When designing with Power BI, YOU are a data person. You probably know that data inside and out. You dream about that data (or have nightmares about it).

But, no one else does.

Yet, most Power BI dashboards are designed like their audience are data people. Most of them cram a ton of data onto every page, with no explanation about what the data means, or if a chart is showing something good or bad, or even worse, there’s a giant table of numbers with no explanation why any of them may be important.

Power BI developers design for themselves. If they can understand a dashboard, then it’s awesome… everyone else should “get” it too.

But most Power BI developers are data people. Like, hardcore data people. They know the difference between “On Prem” and “Azure” and why a company should use a Data Lake versus a Data Warehouse (or vice versa). They are AWESOME at what they do… making data work.

They are not good at communicating the messages and information that data to others (Sorry data people. you know I’m right). If you have a data person who is the life of the party, belting out karaoke tunes, having regular conversations with regular people, you have a unicorn on your hands (and that unicorn will probably be promoted soon, as they can provide a bridge between technology and people).

Unicorns are super rare. That’s why they’re called unicorns.

You NEED to understand and be able to talk to people to design great Power BI reports that people will USE regularly, if not LOVE.

That’s why, whenever I design a report for any audience that isn’t data people (for a CEO, or a Board, or a department full of people who’s job is NOT data, or something that will be on a website, or shared on social media), I think of my mom.

Would mom understand this dashboard? Could she look at it and immediately know what it was saying? What the key insights were? We’re talking seconds here. Would she know everything she needed to know within seconds?

This is YOUR audience when you design.
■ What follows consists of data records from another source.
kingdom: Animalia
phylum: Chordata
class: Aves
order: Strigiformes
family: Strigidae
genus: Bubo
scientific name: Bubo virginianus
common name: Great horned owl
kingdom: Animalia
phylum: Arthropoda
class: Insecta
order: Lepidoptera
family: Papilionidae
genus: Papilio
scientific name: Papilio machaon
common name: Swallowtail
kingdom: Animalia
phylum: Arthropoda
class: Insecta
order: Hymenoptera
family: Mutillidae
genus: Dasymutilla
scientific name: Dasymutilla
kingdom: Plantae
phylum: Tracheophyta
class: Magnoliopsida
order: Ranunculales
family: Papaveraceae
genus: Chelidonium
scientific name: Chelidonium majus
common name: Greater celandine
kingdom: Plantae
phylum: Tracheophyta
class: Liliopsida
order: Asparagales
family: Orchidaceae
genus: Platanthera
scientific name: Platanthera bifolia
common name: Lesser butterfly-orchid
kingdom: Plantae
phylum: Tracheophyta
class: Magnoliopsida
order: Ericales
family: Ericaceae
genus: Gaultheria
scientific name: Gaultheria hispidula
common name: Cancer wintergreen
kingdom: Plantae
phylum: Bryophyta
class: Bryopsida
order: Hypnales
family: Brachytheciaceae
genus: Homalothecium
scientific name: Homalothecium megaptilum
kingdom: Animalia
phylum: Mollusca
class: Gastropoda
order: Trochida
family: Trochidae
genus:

My mom (metaphorically).

Your audience is people who are excellent at what they do, which is almost certainly not data. People who need to use your dashboard (or chart, or whatever) and get something from it immediately.

They don’t have the time (or the desire) to click around and filter things different ways and waste a bunch of time looking for a number.

You HAVE to remember that.

I’m not saying I’m perfect at this. When I get feedback about a dashboard, it sometimes is like “Joe, I love this… but I couldn’t quite figure out …” and as soon as I hear that I listen VERY closely to what they couldn’t figure out. I don’t explain to them where to find the information they need, I redesign and GIVE them the information, so they don’t have to go looking for it.

It’s what Mom would’ve loved.

We’re not designing for data people. We’re designing for normal people.